Please use it to share your feelings with your
congress people.

But there is more you can do. I admire your
passion and desire to make a difference. We need
more people like you! The APMA has a legislative
committee. I could be wrong, but I am pretty sure
they are always interested in volunteers who are
passionate and have ideas about how things could
be better like yourself. The chair is Dr. Patrick
Deheer and he is awesome. I don’t want to speak
for him, but I’m pretty sure they appreciate all
those who want to pitch in. Contact info is on
the website I listed above. Your help really
would be appreciated.

In the time you spent crafting your post and the
other one you referenced, you could have put
effort towards something that had a chance of
making a difference.

Getting back to our timeline, after MACRA passed,
and not until after it passed, APMA realized that
members were going to need help. They then
shifted their MACRA efforts from advocacy to
education (They still are doing plenty of
advocating for other things...successfully!).
The order in which this took place is important
in addressing what you wrote. APMA did not choose
to educate instead of fight. They chose to
educate after fighting failed and MACRA passed.

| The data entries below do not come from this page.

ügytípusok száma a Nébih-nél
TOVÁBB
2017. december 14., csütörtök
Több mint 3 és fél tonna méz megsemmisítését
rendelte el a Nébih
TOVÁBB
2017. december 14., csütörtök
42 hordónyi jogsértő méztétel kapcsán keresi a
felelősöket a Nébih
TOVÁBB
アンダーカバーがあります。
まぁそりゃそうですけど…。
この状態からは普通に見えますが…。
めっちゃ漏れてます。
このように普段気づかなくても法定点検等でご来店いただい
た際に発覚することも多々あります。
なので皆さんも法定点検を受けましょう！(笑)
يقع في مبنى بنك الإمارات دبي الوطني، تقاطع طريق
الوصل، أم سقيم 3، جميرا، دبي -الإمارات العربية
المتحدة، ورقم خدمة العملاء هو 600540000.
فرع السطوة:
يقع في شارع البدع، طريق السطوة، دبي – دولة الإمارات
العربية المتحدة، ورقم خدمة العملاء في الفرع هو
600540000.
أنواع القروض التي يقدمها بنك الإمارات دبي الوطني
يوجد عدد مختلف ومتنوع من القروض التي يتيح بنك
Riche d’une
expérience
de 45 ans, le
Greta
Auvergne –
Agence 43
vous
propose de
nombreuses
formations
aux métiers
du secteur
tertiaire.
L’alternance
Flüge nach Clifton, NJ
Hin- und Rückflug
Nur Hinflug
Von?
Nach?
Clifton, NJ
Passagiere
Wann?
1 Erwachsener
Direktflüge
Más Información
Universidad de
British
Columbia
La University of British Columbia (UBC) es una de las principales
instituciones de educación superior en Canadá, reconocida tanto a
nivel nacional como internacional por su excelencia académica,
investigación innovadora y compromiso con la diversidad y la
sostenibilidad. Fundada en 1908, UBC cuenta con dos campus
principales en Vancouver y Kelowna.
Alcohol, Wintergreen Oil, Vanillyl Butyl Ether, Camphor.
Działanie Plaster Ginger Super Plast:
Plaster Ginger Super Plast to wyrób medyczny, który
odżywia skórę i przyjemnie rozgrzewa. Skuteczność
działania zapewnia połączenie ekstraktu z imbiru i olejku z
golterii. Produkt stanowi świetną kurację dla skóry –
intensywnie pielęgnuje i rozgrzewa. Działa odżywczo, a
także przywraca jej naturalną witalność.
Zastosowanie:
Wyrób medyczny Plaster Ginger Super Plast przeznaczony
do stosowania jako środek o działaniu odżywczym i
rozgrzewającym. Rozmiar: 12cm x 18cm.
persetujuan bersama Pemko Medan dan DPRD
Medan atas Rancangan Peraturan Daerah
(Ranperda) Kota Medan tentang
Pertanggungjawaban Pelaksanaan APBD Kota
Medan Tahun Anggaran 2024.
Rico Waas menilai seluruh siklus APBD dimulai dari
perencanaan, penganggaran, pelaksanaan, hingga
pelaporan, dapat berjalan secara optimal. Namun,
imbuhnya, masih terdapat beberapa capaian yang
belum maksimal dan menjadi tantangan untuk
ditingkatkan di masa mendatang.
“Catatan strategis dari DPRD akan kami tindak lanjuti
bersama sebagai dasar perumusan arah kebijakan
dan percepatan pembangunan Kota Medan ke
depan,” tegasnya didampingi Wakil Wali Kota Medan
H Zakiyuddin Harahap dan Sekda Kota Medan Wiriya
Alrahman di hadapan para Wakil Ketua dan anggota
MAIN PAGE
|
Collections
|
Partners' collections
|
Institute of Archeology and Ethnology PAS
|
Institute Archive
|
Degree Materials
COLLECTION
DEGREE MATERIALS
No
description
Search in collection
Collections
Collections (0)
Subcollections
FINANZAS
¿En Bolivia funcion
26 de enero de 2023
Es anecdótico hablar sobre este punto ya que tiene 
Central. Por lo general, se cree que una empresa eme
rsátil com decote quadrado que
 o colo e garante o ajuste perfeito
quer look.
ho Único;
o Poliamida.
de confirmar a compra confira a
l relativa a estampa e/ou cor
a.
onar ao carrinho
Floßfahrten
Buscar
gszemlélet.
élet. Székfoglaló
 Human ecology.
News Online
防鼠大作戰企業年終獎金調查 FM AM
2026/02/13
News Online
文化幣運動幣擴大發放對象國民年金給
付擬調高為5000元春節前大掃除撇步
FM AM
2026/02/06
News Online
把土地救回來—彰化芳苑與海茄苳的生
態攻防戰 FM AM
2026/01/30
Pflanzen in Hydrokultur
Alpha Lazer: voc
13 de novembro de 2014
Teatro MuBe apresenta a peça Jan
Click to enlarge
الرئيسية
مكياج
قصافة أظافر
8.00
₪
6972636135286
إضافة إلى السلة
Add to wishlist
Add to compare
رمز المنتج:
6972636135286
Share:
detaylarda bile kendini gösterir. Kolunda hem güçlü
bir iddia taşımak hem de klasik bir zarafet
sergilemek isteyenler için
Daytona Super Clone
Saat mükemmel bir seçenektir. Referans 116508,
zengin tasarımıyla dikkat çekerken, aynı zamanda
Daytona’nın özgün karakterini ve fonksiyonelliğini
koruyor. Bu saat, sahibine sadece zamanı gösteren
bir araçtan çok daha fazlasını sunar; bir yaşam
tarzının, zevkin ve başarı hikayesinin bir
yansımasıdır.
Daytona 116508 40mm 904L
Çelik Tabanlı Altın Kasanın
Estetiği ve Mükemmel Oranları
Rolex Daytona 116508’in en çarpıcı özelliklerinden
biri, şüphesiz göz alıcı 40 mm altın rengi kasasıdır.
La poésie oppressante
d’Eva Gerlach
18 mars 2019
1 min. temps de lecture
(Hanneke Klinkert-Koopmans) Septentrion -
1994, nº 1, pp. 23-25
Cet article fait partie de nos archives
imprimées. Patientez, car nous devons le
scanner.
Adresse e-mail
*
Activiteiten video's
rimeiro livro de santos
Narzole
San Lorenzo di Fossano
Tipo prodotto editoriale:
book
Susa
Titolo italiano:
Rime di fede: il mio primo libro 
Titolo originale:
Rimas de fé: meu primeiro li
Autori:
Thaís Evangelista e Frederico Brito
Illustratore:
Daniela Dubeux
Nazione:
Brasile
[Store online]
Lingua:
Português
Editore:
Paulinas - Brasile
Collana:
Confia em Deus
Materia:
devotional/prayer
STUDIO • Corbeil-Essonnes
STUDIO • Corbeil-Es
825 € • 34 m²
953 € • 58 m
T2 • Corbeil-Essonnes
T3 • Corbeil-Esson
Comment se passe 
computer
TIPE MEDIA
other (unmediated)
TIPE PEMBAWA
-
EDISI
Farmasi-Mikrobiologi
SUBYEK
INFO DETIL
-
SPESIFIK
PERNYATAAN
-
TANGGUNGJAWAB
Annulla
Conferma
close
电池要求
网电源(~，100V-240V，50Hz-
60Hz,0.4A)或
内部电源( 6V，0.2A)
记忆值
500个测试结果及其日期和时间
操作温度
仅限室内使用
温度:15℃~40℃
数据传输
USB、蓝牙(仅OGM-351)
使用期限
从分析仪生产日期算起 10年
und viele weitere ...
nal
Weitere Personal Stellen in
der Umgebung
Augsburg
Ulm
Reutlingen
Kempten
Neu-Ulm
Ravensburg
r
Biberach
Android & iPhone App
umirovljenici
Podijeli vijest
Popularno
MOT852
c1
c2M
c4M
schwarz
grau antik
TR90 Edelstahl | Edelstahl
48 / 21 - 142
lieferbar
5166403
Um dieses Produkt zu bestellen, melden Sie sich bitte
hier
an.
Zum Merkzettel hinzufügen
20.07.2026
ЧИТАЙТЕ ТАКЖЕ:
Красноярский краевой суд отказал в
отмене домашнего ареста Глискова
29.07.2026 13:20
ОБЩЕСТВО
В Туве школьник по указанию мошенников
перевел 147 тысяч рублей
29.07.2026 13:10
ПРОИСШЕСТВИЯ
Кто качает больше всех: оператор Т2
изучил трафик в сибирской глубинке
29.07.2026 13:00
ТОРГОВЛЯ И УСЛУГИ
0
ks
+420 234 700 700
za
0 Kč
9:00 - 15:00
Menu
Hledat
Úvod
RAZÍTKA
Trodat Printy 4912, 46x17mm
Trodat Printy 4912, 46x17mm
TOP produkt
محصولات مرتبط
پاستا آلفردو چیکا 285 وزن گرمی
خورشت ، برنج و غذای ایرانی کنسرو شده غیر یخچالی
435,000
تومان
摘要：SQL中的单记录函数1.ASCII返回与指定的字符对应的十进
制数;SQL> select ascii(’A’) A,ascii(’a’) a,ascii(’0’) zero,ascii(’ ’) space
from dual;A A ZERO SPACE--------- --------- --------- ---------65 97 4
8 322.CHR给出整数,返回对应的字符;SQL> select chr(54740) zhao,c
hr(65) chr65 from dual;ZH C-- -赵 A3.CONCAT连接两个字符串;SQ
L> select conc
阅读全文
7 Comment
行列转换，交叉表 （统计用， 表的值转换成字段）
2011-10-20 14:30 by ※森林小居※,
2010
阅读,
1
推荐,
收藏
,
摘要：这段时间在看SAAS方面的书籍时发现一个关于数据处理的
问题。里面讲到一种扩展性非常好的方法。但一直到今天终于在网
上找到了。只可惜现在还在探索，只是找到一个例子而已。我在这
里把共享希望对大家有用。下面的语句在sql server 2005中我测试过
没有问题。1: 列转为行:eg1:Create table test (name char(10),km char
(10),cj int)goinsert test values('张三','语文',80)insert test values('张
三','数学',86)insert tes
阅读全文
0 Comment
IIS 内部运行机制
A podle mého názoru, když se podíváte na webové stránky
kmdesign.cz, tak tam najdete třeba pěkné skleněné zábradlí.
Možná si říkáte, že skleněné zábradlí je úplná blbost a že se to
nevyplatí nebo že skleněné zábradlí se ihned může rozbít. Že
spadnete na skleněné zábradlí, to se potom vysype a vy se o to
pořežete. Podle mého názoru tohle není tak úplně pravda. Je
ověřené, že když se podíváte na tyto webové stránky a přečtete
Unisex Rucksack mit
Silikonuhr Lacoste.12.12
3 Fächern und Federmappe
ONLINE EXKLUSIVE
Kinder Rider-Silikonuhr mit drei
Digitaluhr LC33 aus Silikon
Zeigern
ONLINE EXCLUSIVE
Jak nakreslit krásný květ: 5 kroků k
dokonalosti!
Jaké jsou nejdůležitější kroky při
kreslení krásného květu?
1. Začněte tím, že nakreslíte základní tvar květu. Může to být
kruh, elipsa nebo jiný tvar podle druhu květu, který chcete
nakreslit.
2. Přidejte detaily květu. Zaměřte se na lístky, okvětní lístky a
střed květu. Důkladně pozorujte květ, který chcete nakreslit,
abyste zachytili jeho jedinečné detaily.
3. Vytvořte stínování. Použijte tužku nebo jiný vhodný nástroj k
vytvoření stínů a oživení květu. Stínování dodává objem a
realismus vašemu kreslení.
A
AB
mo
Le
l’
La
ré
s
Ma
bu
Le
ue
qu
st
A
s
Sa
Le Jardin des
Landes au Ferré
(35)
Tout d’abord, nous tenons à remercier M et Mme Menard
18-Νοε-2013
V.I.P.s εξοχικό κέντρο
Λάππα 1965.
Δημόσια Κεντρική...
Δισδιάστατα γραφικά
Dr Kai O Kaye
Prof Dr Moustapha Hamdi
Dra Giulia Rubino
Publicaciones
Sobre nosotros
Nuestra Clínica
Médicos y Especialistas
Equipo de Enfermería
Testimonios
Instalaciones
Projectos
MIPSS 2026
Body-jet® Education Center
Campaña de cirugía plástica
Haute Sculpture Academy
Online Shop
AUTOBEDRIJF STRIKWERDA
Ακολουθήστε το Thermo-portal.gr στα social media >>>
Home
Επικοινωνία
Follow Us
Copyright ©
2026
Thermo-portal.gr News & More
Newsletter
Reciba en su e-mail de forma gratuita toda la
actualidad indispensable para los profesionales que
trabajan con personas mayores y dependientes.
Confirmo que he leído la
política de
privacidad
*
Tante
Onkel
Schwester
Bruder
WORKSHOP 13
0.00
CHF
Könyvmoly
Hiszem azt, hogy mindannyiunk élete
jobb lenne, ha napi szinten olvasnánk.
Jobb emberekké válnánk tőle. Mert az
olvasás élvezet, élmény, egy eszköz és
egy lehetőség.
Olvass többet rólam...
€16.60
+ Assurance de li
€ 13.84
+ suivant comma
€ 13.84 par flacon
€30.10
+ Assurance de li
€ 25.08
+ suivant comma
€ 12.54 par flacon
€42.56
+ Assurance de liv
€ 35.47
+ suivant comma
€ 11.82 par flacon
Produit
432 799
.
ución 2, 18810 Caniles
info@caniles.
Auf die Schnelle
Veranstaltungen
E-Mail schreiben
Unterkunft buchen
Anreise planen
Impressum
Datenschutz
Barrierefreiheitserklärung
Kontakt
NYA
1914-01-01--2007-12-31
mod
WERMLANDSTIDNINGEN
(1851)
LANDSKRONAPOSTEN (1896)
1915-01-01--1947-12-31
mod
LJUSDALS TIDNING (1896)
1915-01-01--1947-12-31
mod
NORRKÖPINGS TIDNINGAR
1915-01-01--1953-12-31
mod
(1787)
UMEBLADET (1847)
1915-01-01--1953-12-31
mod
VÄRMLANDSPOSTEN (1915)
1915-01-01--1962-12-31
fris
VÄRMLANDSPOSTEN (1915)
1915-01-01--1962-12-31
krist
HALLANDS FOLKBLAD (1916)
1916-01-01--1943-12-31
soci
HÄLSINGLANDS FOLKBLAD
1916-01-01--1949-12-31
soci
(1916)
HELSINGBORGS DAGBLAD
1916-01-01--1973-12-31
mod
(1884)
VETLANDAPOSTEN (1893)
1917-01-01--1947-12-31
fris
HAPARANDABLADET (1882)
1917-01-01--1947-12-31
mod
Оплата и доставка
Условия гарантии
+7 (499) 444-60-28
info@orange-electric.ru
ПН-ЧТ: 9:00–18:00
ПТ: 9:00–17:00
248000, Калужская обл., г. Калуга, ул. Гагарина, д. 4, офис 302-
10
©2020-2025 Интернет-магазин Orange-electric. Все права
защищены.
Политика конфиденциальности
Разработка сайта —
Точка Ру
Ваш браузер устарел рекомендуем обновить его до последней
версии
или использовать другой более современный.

The APMA MACRA Task Force was then formed. A
bunch of APMA members volunteered to serve. This
group of people battled through the ridiculous
2,398 page MACRA final rule (some of us multiple
times!) to attempt to translate it into English
so that we could educate APMA members. We then
spent the thousands of hours you referred to (not
each of us, but maybe collectively) to put
together the webinars, documents, articles,
lectures, and all the other content available to
members that you referred to in your post.

Now that MACRA is here, there are a couple
actions you can take. You can do nothing and
have a very low publicly reported score and take
a 4% Medcare hit in 2019. I do not advise doing
this because it is super easy to perform well in
2017. You can learn how here:
www.apma.org/macra. You can read the 2,398 page
final rule and figure it out yourself. I don’t
advise this because we already did it for you and
provided you with all the information you need.
You can complain about it, but that doesn’t
accomplish anything. And nobody likes
complaining. You could hire a consultant to help
you, but that’s really expensive and your APMA
membership provides you with access to all the
information you need to succeed. While doing any
of the above you can fight it by contacting
congresspeople as I suggested above. You could
change professions. But everyone has something
they don’t like about their job. Grass is always
greener kind of thing. I can’t think of any other
good options. Regardless of which route you
choose for yourself, please do not assume that
those who teach others about MACRA approve of it.